A ball is thrown straight up from a bridge at a speed of 11.0 m/s. What will be its velocity (speed and direction) after 2.0 seconds?
v(t) = v0 + at
remember that the acceleration is downward (negative)
that is correct
is a gravity? 9.80m/s^2
thanks
To find the velocity of the ball after 2.0 seconds, we need to consider the motion of the ball as it travels upwards from the bridge.
When the ball is thrown straight up, it experiences a negative acceleration due to gravity. This means that its velocity decreases over time.

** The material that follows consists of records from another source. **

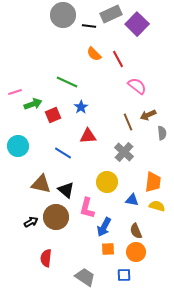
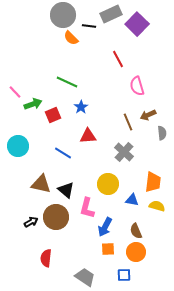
orange semicircle: moved 23 px left, 16 px up
pink semicircle: rotated 144 degrees counterclockwise
pink line: rotated 64 degrees clockwise
yellow circle: moved 1 px right, 2 px down
blue arrow: moved 1 px right
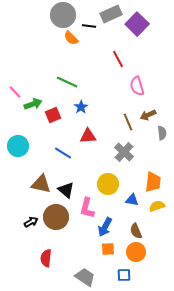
yellow semicircle: rotated 35 degrees counterclockwise
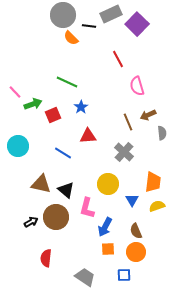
blue triangle: rotated 48 degrees clockwise
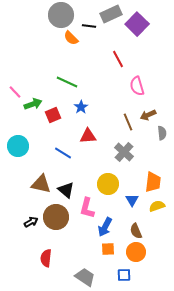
gray circle: moved 2 px left
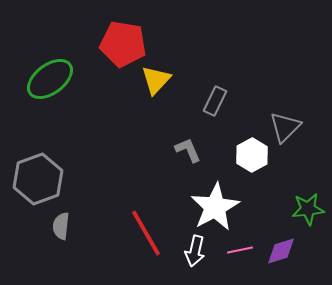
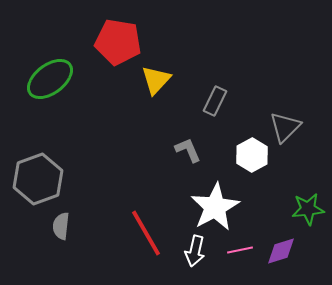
red pentagon: moved 5 px left, 2 px up
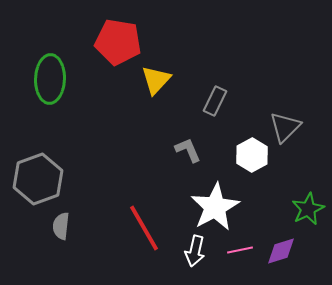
green ellipse: rotated 51 degrees counterclockwise
green star: rotated 20 degrees counterclockwise
red line: moved 2 px left, 5 px up
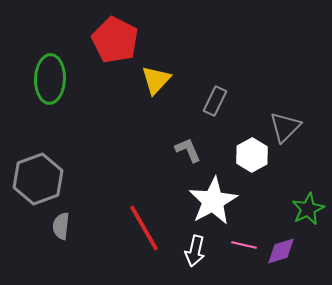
red pentagon: moved 3 px left, 2 px up; rotated 18 degrees clockwise
white star: moved 2 px left, 6 px up
pink line: moved 4 px right, 5 px up; rotated 25 degrees clockwise
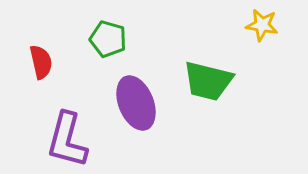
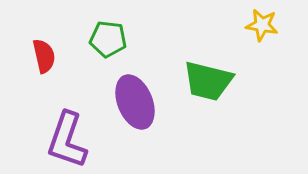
green pentagon: rotated 9 degrees counterclockwise
red semicircle: moved 3 px right, 6 px up
purple ellipse: moved 1 px left, 1 px up
purple L-shape: rotated 4 degrees clockwise
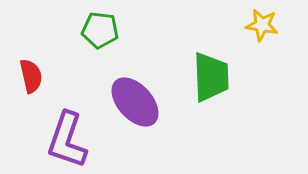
green pentagon: moved 8 px left, 9 px up
red semicircle: moved 13 px left, 20 px down
green trapezoid: moved 3 px right, 4 px up; rotated 106 degrees counterclockwise
purple ellipse: rotated 20 degrees counterclockwise
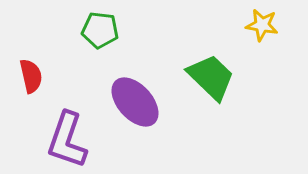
green trapezoid: rotated 44 degrees counterclockwise
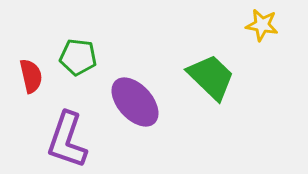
green pentagon: moved 22 px left, 27 px down
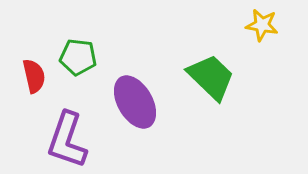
red semicircle: moved 3 px right
purple ellipse: rotated 12 degrees clockwise
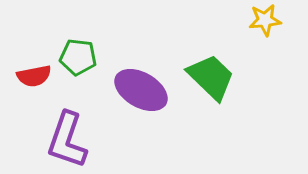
yellow star: moved 3 px right, 5 px up; rotated 16 degrees counterclockwise
red semicircle: rotated 92 degrees clockwise
purple ellipse: moved 6 px right, 12 px up; rotated 30 degrees counterclockwise
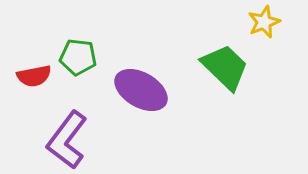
yellow star: moved 1 px left, 2 px down; rotated 16 degrees counterclockwise
green trapezoid: moved 14 px right, 10 px up
purple L-shape: rotated 18 degrees clockwise
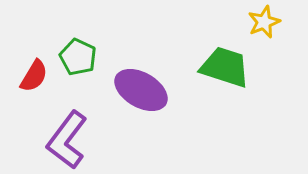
green pentagon: rotated 18 degrees clockwise
green trapezoid: rotated 26 degrees counterclockwise
red semicircle: rotated 48 degrees counterclockwise
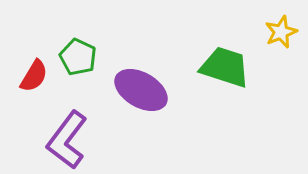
yellow star: moved 17 px right, 10 px down
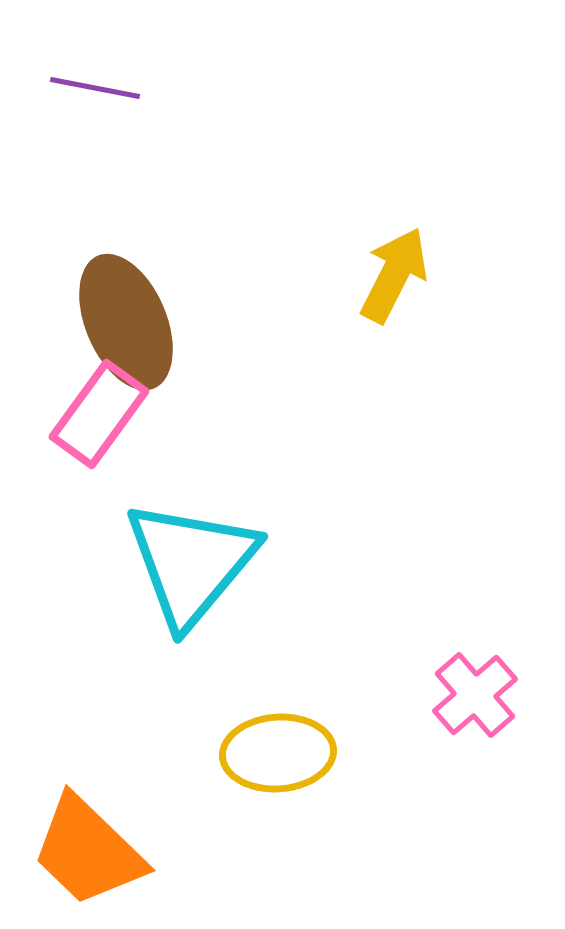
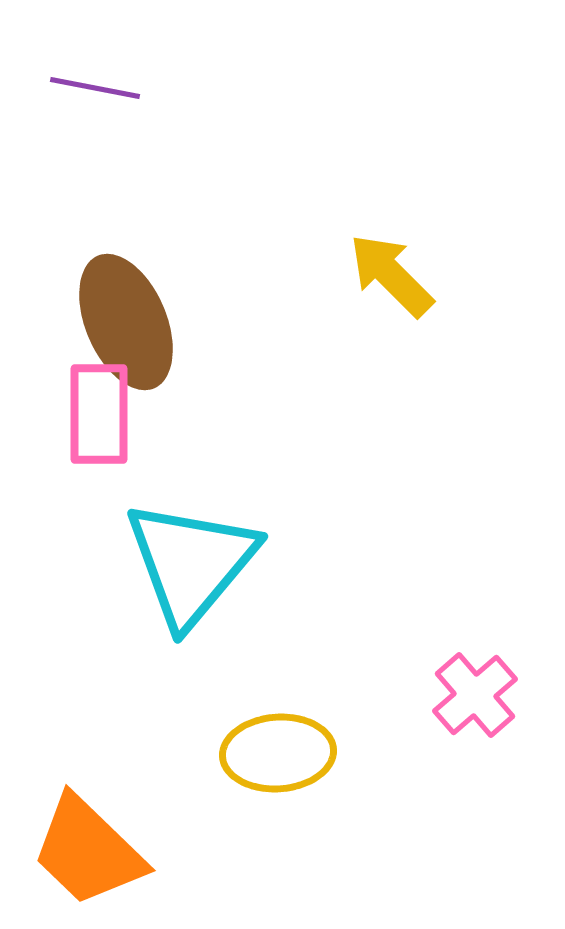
yellow arrow: moved 3 px left; rotated 72 degrees counterclockwise
pink rectangle: rotated 36 degrees counterclockwise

To calculate the velocity of the ball after 2.0 seconds, we can use the following equation:
v = u + at
Where:
- v is the final velocity
- u is the initial velocity
- a is the acceleration
- t is the time
Given:
- u = 11.0 m/s (initial velocity)
- t = 2.0 seconds (time)
We know that the acceleration due to gravity is approximately -9.8 m/s² (negative because it opposes the motion).
Substituting the values into the equation, we have:
v = 11.0 m/s + (-9.8 m/s²) * 2.0 s
Simplifying the equation, we get:
v = 11.0 m/s - 19.6 m/s
v = -8.6 m/s
Therefore, the velocity of the ball after 2.0 seconds will be -8.6 m/s, indicating that it is moving downwards.